Until recently, most one-way pager users either had service in a single simulcast area or had nationwide service. For the first type of service, messages are simulcast from a single group of transmitters. For nationwide service the messages are replicated on all simulcast areas across the nation. Obviously, nationwide service is very expensive for the service providers.
Recently, "Follow Me Roaming" (FMR) has become available. Under FMR, the user normally has service in only one simulcast area, i.e. the user's "home" area. When the user plans to travel outside the home area, he notifies the service provider of his planned itinerary, including departure and arrival times so that his messages can follow him.
FMR is becoming the method of choice by the service providers for providing nationwide coverage, because messages do not have to be sent in all coverage areas. They just have to be sent to the area where the user is. The most thoughtfully implemented FMR systems operate with an "overlap interval" around the departure and arrival times. During the overlap interval, messages are replicated both in the area being departed and in the arrival area. This is done to provide a "grace period" having upper and lower limits for accommodating temporal variations in the departure and arrival times. Additional time generally is put into the upper limit of the overlap interval to accommodate uncertainty in the channel search time required for the pager to find a new messaging system in each arrival area.

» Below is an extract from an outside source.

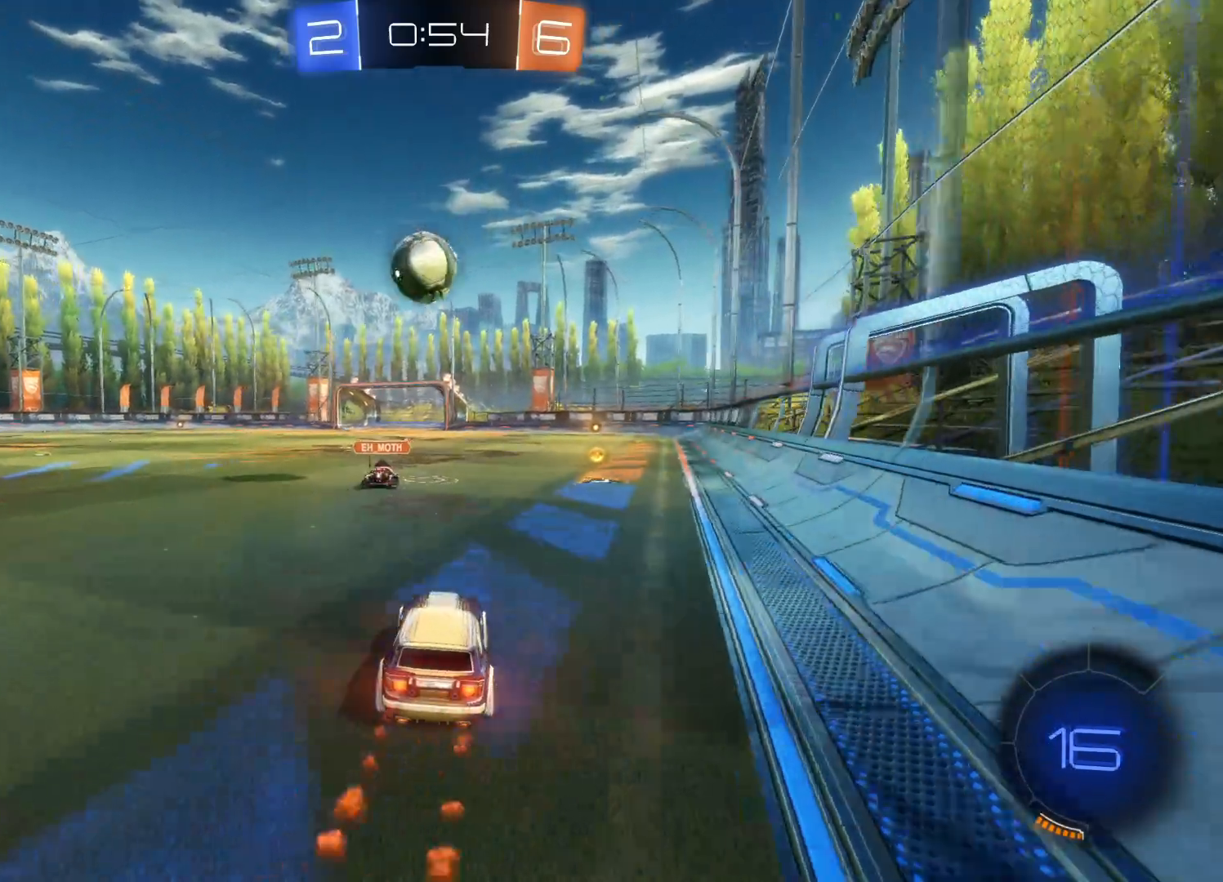
{"buttons": ["L2"], "left_stick": "down-left", "right_stick": "center", "events": [[233, "left_stick", "down-left"], [283, "CIRCLE", "up"], [417, "L2", "down"], [433, "R2", "up"]]}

Uncertainty in the channel search time occurs because prior art subscriber units do not search for a new system until they lose the signal from a currently received system. Because system coverage areas can overlap, it is possible for a subscriber unit that has visited, for example, a second system adjacent to the home system to remain locked to the second system for a long time--possibly hours or days--after the subscriber unit has returned to the home area. If message replication is halted before the subscriber unit has switched back to the home area, messages transmitted only in the home area will be missed. On the other hand, message replication costs air time, causing the service provider to want to keep message replication time as short as possible.
A related problem affects a prior art two-way subscriber unit which has switched to one-way operation with a one-way system, due to the unavailability of a usable two-way system. If the subscriber unit remains within range of the one-way system, it may not search for a more appropriate two-way system for a long time, even when a usable two-way system becomes available.
Thus, what is needed is a method and apparatus for providing a predictable upper bound for a channel search time during which a portable subscriber unit searches for a more appropriate system for its message delivery. The method and apparatus preferably will allow the portable subscriber unit to find the more appropriate system even when monitoring a currently selected system, and without missing any messages.